Set of tasks ▸
1. For the opinion piece on Cr Swanborough, say whether each statement below agrees with it. Answer yes or no, and quote the words that decide it.
(a) The Mayor relied on three sources in reaching his judgment.
(b) The handbook that was cited quoted former Local Government Minister Desley Boyle.
(c) The Mayor set up the Scenic Rim Rate Payers Association.
2. Answer these questions from the opinion piece on Cr Swanborough:
(a) Which area does Cr Swanborough represent?
(b) What kind of document quoted Desley Boyle?
(c) Which two kinds of complaints are given as examples of the quest for revenge?
3. Echo everything in the opinion piece on Cr Swanborough from "One of these" down to "facto, a white ant.".

SCENIC Rim Mayor, John Brent, has likened Cr Derek Swanborough to a white ant.
In a letter giving a preliminary judgment of inappropriate conduct against the Tamborine Mountain representative, the Mayor says he relied on three sources in arriving at this.
One of these was an LGAQ handbook which quoted former Local Government Minister, Desley Boyle, ‘rather colourfully’ describing certain types of Councillor behaviour (outside a Council meeting) as ‘white anting’.
The Mayor’s letter goes on: “One of the examples of ‘white anting’ identified by the Minister was: ‘White anting may involve failing to accept the majority issue and destabilising the Council by continuing to debate the issue in the public arena’.’
In other words, any Councillor who dares to raise his voice in public disagreement against a Council of which he is a member is, ipso facto, a white ant.
So what does that make the majority members of a Council who slavishly and seemingly mindlessly follow the edicts of their Mayor and CEO – red ants?
Has it ever occurred to the Council critics of Cr Swanborough that he would never have gained his current public status as a ‘freedom fighter’ if they had not ganged up against him and in effect sent him to Coventry because of his contrary views?
Their hostile reaction to his disclosures was directly responsible for the setting up of the Scenic Rim Rate Payers Association. Yet, like ants being brushed off a picnic table, they refused to recognise this as being representative of majority opposition.
And their hostility became tainted with a quest for revenge. Examples include dubious complaints of Code of Conduct breaches and Conflicts of Interest, and failing to second motions that had all the hallmark of good policy.

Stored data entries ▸
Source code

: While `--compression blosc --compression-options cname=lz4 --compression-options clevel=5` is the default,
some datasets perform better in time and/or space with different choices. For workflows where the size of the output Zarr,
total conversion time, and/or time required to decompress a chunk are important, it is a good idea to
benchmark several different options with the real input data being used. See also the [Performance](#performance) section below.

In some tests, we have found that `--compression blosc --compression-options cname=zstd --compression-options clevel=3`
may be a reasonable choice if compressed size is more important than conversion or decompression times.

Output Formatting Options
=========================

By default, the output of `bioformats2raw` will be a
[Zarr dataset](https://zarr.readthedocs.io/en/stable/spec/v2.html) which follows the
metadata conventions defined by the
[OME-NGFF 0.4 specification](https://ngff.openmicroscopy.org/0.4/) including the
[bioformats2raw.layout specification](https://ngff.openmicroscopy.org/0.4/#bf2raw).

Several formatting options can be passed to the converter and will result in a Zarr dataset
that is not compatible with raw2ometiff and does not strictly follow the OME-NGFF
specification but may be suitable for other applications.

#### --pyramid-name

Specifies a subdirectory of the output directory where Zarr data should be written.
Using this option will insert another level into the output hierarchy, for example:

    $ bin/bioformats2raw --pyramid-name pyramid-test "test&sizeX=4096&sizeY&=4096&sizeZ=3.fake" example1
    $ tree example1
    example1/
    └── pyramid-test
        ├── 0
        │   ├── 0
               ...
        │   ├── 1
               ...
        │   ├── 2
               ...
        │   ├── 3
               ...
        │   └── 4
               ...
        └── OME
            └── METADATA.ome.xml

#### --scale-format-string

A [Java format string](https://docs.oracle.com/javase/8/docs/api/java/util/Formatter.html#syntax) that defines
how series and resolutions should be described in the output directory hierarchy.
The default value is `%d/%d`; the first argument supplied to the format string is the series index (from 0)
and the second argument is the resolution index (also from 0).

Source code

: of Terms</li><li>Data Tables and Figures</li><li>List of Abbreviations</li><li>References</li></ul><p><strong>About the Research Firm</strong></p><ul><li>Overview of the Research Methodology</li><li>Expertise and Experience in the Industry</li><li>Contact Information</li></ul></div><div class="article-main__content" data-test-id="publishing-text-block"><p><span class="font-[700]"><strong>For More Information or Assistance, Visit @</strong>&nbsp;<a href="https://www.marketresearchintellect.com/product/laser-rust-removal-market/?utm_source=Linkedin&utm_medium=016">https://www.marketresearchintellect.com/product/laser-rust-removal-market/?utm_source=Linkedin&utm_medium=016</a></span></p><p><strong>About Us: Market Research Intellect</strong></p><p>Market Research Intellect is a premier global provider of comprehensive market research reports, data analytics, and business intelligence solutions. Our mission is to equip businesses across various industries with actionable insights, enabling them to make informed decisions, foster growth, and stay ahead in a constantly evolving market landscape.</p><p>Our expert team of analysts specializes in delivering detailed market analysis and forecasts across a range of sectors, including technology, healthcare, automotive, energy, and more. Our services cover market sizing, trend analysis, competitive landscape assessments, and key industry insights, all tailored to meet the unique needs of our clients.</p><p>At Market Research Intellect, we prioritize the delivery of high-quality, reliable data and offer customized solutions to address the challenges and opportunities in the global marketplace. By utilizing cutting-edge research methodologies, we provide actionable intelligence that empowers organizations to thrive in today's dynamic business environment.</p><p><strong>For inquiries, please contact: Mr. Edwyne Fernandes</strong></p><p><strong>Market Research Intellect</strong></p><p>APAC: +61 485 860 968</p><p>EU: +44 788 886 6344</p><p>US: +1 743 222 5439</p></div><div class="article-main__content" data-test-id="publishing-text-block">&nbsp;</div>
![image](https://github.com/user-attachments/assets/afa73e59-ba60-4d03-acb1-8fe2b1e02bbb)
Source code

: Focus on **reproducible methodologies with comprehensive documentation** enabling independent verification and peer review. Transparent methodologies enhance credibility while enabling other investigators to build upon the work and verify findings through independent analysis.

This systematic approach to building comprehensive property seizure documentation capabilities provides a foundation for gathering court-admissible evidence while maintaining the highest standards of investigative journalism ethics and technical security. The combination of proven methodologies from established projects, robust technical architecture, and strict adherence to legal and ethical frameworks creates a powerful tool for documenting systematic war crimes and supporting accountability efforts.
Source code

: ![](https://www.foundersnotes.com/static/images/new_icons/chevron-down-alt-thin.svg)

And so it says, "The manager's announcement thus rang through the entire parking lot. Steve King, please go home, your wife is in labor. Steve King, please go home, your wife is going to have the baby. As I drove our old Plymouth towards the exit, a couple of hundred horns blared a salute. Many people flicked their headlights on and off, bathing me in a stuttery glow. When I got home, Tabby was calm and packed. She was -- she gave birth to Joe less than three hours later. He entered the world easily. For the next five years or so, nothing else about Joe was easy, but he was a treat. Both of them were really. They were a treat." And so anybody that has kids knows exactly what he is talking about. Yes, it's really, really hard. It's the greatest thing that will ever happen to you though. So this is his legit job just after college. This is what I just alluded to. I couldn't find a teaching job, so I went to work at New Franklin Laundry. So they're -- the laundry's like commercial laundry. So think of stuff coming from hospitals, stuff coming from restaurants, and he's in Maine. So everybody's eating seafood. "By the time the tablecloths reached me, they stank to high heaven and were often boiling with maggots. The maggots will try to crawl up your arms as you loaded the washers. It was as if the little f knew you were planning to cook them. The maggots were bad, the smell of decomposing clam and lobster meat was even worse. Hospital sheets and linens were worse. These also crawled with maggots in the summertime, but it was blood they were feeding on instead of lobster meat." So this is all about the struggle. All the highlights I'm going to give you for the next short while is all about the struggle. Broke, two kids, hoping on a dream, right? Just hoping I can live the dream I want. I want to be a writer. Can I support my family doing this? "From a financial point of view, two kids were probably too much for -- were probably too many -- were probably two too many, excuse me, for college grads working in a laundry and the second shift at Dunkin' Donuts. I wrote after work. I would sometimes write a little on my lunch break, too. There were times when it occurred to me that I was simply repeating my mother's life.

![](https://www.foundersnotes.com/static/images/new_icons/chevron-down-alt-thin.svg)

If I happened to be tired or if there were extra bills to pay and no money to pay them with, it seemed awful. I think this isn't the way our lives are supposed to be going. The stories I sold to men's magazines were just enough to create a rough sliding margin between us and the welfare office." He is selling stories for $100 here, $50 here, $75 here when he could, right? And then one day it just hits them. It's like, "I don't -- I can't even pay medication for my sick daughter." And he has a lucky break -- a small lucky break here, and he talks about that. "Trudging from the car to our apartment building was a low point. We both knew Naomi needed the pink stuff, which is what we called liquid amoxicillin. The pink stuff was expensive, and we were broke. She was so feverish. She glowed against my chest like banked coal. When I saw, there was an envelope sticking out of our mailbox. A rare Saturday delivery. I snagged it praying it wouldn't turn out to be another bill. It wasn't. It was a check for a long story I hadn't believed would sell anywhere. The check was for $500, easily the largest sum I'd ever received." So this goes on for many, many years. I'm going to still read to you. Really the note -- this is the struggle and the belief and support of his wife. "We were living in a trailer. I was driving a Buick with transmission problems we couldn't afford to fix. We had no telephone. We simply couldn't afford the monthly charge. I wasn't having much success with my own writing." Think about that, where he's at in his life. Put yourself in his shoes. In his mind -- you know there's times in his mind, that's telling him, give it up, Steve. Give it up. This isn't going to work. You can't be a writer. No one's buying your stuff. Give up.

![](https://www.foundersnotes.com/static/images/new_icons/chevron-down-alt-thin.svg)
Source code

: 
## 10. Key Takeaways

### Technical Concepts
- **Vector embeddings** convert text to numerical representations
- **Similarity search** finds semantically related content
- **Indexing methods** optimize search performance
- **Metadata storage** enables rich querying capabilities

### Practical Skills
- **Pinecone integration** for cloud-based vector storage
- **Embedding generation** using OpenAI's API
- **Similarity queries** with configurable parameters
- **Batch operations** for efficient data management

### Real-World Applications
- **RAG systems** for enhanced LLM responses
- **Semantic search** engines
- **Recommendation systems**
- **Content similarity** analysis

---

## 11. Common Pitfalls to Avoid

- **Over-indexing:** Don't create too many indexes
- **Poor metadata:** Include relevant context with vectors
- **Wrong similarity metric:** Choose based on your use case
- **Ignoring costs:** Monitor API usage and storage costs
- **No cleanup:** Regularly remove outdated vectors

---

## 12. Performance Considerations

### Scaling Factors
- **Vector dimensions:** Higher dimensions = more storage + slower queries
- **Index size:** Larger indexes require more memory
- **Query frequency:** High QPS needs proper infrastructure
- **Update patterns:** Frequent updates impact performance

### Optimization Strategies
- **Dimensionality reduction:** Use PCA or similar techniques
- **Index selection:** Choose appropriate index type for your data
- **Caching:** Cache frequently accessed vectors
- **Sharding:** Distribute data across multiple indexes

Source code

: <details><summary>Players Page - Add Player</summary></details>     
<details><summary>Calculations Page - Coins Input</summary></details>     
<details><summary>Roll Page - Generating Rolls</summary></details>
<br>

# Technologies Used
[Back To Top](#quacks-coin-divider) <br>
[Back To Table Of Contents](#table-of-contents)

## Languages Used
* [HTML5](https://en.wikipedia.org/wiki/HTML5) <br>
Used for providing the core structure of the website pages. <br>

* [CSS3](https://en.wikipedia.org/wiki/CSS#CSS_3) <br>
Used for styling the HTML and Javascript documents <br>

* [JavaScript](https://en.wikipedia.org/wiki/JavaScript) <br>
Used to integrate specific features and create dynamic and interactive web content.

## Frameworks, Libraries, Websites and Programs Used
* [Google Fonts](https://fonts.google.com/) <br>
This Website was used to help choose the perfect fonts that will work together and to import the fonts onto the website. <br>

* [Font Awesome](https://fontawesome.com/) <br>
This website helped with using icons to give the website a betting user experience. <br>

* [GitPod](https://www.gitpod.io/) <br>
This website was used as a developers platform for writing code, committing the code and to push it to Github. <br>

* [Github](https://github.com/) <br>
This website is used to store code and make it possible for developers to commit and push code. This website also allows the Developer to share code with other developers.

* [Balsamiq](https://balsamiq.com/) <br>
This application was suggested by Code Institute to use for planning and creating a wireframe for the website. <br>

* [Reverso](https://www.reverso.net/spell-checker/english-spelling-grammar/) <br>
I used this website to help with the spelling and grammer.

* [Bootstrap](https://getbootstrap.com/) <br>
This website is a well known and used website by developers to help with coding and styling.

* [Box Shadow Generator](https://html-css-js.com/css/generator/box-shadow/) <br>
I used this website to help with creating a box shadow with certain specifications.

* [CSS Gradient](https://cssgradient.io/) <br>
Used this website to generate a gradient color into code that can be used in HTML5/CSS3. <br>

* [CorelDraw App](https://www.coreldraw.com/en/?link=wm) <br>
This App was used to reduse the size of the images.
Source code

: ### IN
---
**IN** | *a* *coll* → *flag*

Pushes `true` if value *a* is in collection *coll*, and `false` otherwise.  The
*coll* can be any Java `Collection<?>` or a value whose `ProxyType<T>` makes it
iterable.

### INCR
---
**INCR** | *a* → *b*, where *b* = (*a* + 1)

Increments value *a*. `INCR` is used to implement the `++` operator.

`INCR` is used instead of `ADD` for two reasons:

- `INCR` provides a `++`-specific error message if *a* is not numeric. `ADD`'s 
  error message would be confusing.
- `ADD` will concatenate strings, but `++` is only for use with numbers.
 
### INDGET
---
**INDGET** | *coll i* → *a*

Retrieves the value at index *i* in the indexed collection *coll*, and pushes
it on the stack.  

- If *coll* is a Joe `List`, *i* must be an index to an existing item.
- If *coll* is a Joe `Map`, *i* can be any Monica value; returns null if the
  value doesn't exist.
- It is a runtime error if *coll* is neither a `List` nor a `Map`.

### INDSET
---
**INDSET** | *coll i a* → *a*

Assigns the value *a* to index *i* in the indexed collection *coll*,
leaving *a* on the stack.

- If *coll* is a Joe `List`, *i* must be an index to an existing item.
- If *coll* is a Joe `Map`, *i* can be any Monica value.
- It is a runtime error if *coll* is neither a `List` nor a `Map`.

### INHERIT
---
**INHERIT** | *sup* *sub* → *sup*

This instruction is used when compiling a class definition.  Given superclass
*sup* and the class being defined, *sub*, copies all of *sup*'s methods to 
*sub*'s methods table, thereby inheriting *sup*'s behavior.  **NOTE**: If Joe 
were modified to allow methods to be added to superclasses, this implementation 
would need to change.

Outputs by task ▸
1.
(a) Yes: "the Mayor says he relied on three sources in arriving at this."
(b) Yes: "One of these was an LGAQ handbook which quoted former Local Government Minister, Desley Boyle"
(c) No: "Their hostile reaction to his disclosures was directly responsible for the setting up of the Scenic Rim Rate Payers Association."

2.
(a) Tamborine Mountain
(b) An LGAQ handbook
(c) Code of Conduct breaches and Conflicts of Interest

3.
One of these was an LGAQ handbook which quoted former Local Government Minister, Desley Boyle, ‘rather colourfully’ describing certain types of Councillor behaviour (outside a Council meeting) as ‘white anting’.
The Mayor’s letter goes on: “One of the examples of ‘white anting’ identified by the Minister was: ‘White anting may involve failing to accept the majority issue and destabilising the Council by continuing to debate the issue in the public arena’.’
In other words, any Councillor who dares to raise his voice in public disagreement against a Council of which he is a member is, ipso facto, a white ant.